--- GIVEN EXERCISE ---
Copy out every line of each item below without changing anything.

(Data items)
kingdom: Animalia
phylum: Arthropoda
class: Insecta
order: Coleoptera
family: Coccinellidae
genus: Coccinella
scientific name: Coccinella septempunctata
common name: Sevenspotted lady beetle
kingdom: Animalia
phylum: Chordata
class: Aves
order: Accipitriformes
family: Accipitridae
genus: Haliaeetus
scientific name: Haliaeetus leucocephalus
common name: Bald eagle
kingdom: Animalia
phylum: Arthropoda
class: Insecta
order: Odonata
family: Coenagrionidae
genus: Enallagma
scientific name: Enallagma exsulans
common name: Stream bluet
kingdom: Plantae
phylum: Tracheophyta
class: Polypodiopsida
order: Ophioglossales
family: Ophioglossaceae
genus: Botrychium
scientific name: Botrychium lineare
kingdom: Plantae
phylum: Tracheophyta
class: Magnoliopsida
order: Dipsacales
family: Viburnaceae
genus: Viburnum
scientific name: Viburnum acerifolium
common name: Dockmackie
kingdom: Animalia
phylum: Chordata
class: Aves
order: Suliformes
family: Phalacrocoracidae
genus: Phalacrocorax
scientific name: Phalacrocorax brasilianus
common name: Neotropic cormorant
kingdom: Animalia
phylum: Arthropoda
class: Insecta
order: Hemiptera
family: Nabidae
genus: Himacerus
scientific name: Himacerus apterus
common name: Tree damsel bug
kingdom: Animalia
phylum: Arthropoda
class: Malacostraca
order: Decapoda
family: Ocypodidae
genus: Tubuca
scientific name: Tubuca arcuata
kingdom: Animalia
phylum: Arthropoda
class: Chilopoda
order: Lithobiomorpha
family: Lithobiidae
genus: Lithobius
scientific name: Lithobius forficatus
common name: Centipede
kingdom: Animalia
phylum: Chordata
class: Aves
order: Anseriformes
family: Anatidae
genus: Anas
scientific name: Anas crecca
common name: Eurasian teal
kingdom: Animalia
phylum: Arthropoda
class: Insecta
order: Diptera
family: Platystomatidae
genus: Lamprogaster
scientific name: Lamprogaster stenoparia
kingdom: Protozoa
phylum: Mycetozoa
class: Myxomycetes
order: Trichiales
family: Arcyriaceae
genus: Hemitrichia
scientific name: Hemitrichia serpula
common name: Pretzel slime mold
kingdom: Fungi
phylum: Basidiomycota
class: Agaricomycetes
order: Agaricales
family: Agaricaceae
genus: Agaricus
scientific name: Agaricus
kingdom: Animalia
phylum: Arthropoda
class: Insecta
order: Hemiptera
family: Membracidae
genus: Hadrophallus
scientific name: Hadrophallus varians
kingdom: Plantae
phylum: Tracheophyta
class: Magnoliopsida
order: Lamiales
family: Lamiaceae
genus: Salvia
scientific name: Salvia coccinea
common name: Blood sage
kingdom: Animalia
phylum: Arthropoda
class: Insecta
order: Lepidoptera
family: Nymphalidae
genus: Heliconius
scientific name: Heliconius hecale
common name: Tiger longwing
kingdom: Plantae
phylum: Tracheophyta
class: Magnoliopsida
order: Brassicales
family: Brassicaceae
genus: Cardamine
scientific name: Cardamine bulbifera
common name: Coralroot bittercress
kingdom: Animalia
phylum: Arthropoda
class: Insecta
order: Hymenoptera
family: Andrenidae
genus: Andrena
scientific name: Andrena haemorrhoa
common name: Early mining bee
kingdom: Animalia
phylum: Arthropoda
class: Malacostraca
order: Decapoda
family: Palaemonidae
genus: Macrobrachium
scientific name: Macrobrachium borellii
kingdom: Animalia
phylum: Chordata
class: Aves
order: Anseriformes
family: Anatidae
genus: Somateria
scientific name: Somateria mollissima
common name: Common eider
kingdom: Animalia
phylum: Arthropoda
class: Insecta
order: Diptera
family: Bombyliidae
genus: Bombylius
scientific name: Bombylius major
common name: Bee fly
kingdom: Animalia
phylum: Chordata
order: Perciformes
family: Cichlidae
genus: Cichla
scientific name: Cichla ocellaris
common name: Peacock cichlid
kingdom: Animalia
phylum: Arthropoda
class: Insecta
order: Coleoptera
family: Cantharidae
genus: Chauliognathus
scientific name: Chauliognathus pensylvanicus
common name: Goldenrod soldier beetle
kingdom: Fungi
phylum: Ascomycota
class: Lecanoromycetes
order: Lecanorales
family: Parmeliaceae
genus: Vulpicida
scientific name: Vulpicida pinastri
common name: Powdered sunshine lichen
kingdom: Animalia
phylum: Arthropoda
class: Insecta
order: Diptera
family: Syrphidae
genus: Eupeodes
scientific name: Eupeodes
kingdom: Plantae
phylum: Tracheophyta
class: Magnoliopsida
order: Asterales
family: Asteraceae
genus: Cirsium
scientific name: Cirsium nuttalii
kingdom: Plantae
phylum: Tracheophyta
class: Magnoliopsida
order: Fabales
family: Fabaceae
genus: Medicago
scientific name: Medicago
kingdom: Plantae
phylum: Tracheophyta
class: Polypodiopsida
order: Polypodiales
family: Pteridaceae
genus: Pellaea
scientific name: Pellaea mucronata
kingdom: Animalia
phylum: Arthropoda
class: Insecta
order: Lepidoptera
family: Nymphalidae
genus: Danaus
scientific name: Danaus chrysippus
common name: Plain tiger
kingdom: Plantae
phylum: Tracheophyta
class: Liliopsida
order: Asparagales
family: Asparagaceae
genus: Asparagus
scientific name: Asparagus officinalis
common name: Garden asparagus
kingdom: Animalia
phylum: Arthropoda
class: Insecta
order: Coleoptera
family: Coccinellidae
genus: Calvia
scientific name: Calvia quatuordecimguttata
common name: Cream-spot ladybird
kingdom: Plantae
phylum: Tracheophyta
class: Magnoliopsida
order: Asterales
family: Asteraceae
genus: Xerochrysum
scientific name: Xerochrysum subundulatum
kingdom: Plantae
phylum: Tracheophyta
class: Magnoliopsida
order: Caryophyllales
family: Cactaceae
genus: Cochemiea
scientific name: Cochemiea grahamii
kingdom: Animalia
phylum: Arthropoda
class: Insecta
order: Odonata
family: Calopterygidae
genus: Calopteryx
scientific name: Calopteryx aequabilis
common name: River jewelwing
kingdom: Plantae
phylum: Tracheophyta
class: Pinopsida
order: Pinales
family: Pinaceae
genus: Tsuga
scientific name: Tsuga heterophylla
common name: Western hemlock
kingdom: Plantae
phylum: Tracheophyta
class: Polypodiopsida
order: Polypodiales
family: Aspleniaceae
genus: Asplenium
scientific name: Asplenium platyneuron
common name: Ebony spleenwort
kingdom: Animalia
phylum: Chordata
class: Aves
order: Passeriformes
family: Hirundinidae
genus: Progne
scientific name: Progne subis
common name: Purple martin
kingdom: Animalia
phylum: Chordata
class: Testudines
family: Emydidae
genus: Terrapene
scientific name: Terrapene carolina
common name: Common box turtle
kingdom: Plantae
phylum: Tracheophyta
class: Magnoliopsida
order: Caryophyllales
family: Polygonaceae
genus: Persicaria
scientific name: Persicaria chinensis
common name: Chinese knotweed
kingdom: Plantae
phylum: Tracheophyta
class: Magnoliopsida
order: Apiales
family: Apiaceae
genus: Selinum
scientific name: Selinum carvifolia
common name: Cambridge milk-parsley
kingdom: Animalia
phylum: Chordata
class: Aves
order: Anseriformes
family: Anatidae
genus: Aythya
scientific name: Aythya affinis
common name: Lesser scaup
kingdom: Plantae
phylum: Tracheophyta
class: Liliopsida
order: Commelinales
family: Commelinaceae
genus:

--- CORRECT ANSWER ---
kingdom: Animalia
phylum: Arthropoda
class: Insecta
order: Coleoptera
family: Coccinellidae
genus: Coccinella
scientific name: Coccinella septempunctata
common name: Sevenspotted lady beetle
kingdom: Animalia
phylum: Chordata
class: Aves
order: Accipitriformes
family: Accipitridae
genus: Haliaeetus
scientific name: Haliaeetus leucocephalus
common name: Bald eagle
kingdom: Animalia
phylum: Arthropoda
class: Insecta
order: Odonata
family: Coenagrionidae
genus: Enallagma
scientific name: Enallagma exsulans
common name: Stream bluet
kingdom: Plantae
phylum: Tracheophyta
class: Polypodiopsida
order: Ophioglossales
family: Ophioglossaceae
genus: Botrychium
scientific name: Botrychium lineare
kingdom: Plantae
phylum: Tracheophyta
class: Magnoliopsida
order: Dipsacales
family: Viburnaceae
genus: Viburnum
scientific name: Viburnum acerifolium
common name: Dockmackie
kingdom: Animalia
phylum: Chordata
class: Aves
order: Suliformes
family: Phalacrocoracidae
genus: Phalacrocorax
scientific name: Phalacrocorax brasilianus
common name: Neotropic cormorant
kingdom: Animalia
phylum: Arthropoda
class: Insecta
order: Hemiptera
family: Nabidae
genus: Himacerus
scientific name: Himacerus apterus
common name: Tree damsel bug
kingdom: Animalia
phylum: Arthropoda
class: Malacostraca
order: Decapoda
family: Ocypodidae
genus: Tubuca
scientific name: Tubuca arcuata
kingdom: Animalia
phylum: Arthropoda
class: Chilopoda
order: Lithobiomorpha
family: Lithobiidae
genus: Lithobius
scientific name: Lithobius forficatus
common name: Centipede
kingdom: Animalia
phylum: Chordata
class: Aves
order: Anseriformes
family: Anatidae
genus: Anas
scientific name: Anas crecca
common name: Eurasian teal
kingdom: Animalia
phylum: Arthropoda
class: Insecta
order: Diptera
family: Platystomatidae
genus: Lamprogaster
scientific name: Lamprogaster stenoparia
kingdom: Protozoa
phylum: Mycetozoa
class: Myxomycetes
order: Trichiales
family: Arcyriaceae
genus: Hemitrichia
scientific name: Hemitrichia serpula
common name: Pretzel slime mold
kingdom: Fungi
phylum: Basidiomycota
class: Agaricomycetes
order: Agaricales
family: Agaricaceae
genus: Agaricus
scientific name: Agaricus
kingdom: Animalia
phylum: Arthropoda
class: Insecta
order: Hemiptera
family: Membracidae
genus: Hadrophallus
scientific name: Hadrophallus varians
kingdom: Plantae
phylum: Tracheophyta
class: Magnoliopsida
order: Lamiales
family: Lamiaceae
genus: Salvia
scientific name: Salvia coccinea
common name: Blood sage
kingdom: Animalia
phylum: Arthropoda
class: Insecta
order: Lepidoptera
family: Nymphalidae
genus: Heliconius
scientific name: Heliconius hecale
common name: Tiger longwing
kingdom: Plantae
phylum: Tracheophyta
class: Magnoliopsida
order: Brassicales
family: Brassicaceae
genus: Cardamine
scientific name: Cardamine bulbifera
common name: Coralroot bittercress
kingdom: Animalia
phylum: Arthropoda
class: Insecta
order: Hymenoptera
family: Andrenidae
genus: Andrena
scientific name: Andrena haemorrhoa
common name: Early mining bee
kingdom: Animalia
phylum: Arthropoda
class: Malacostraca
order: Decapoda
family: Palaemonidae
genus: Macrobrachium
scientific name: Macrobrachium borellii
kingdom: Animalia
phylum: Chordata
class: Aves
order: Anseriformes
family: Anatidae
genus: Somateria
scientific name: Somateria mollissima
common name: Common eider
kingdom: Animalia
phylum: Arthropoda
class: Insecta
order: Diptera
family: Bombyliidae
genus: Bombylius
scientific name: Bombylius major
common name: Bee fly
kingdom: Animalia
phylum: Chordata
order: Perciformes
family: Cichlidae
genus: Cichla
scientific name: Cichla ocellaris
common name: Peacock cichlid
kingdom: Animalia
phylum: Arthropoda
class: Insecta
order: Coleoptera
family: Cantharidae
genus: Chauliognathus
scientific name: Chauliognathus pensylvanicus
common name: Goldenrod soldier beetle
kingdom: Fungi
phylum: Ascomycota
class: Lecanoromycetes
order: Lecanorales
family: Parmeliaceae
genus: Vulpicida
scientific name: Vulpicida pinastri
common name: Powdered sunshine lichen
kingdom: Animalia
phylum: Arthropoda
class: Insecta
order: Diptera
family: Syrphidae
genus: Eupeodes
scientific name: Eupeodes
kingdom: Plantae
phylum: Tracheophyta
class: Magnoliopsida
order: Asterales
family: Asteraceae
genus: Cirsium
scientific name: Cirsium nuttalii
kingdom: Plantae
phylum: Tracheophyta
class: Magnoliopsida
order: Fabales
family: Fabaceae
genus: Medicago
scientific name: Medicago
kingdom: Plantae
phylum: Tracheophyta
class: Polypodiopsida
order: Polypodiales
family: Pteridaceae
genus: Pellaea
scientific name: Pellaea mucronata
kingdom: Animalia
phylum: Arthropoda
class: Insecta
order: Lepidoptera
family: Nymphalidae
genus: Danaus
scientific name: Danaus chrysippus
common name: Plain tiger
kingdom: Plantae
phylum: Tracheophyta
class: Liliopsida
order: Asparagales
family: Asparagaceae
genus: Asparagus
scientific name: Asparagus officinalis
common name: Garden asparagus
kingdom: Animalia
phylum: Arthropoda
class: Insecta
order: Coleoptera
family: Coccinellidae
genus: Calvia
scientific name: Calvia quatuordecimguttata
common name: Cream-spot ladybird
kingdom: Plantae
phylum: Tracheophyta
class: Magnoliopsida
order: Asterales
family: Asteraceae
genus: Xerochrysum
scientific name: Xerochrysum subundulatum
kingdom: Plantae
phylum: Tracheophyta
class: Magnoliopsida
order: Caryophyllales
family: Cactaceae
genus: Cochemiea
scientific name: Cochemiea grahamii
kingdom: Animalia
phylum: Arthropoda
class: Insecta
order: Odonata
family: Calopterygidae
genus: Calopteryx
scientific name: Calopteryx aequabilis
common name: River jewelwing
kingdom: Plantae
phylum: Tracheophyta
class: Pinopsida
order: Pinales
family: Pinaceae
genus: Tsuga
scientific name: Tsuga heterophylla
common name: Western hemlock
kingdom: Plantae
phylum: Tracheophyta
class: Polypodiopsida
order: Polypodiales
family: Aspleniaceae
genus: Asplenium
scientific name: Asplenium platyneuron
common name: Ebony spleenwort
kingdom: Animalia
phylum: Chordata
class: Aves
order: Passeriformes
family: Hirundinidae
genus: Progne
scientific name: Progne subis
common name: Purple martin
kingdom: Animalia
phylum: Chordata
class: Testudines
family: Emydidae
genus: Terrapene
scientific name: Terrapene carolina
common name: Common box turtle
kingdom: Plantae
phylum: Tracheophyta
class: Magnoliopsida
order: Caryophyllales
family: Polygonaceae
genus: Persicaria
scientific name: Persicaria chinensis
common name: Chinese knotweed
kingdom: Plantae
phylum: Tracheophyta
class: Magnoliopsida
order: Apiales
family: Apiaceae
genus: Selinum
scientific name: Selinum carvifolia
common name: Cambridge milk-parsley
kingdom: Animalia
phylum: Chordata
class: Aves
order: Anseriformes
family: Anatidae
genus: Aythya
scientific name: Aythya affinis
common name: Lesser scaup
kingdom: Plantae
phylum: Tracheophyta
class: Liliopsida
order: Commelinales
family: Commelinaceae
genus:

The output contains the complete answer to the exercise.